# Stored items from a collection
○ ○ ○
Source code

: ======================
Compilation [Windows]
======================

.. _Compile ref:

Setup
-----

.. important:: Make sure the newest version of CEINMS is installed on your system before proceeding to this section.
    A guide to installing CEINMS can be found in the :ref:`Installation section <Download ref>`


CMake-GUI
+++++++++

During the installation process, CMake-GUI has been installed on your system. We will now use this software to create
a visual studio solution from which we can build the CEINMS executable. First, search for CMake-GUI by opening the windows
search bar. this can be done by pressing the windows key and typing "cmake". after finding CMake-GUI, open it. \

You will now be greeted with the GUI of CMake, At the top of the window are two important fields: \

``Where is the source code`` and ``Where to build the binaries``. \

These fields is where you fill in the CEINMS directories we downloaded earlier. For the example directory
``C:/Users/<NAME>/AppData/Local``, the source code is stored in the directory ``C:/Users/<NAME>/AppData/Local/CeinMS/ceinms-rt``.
○ ○ ○
# EXERCISE REQUIREMENTS
Extract exactly the leading lines of the data, stopping at and including the line with "to this section.".

# YOUR SOLUTION
Source code

: ======================
Compilation [Windows]
======================

.. _Compile ref:

Setup
-----

.. important:: Make sure the newest version of CEINMS is installed on your system before proceeding to this section.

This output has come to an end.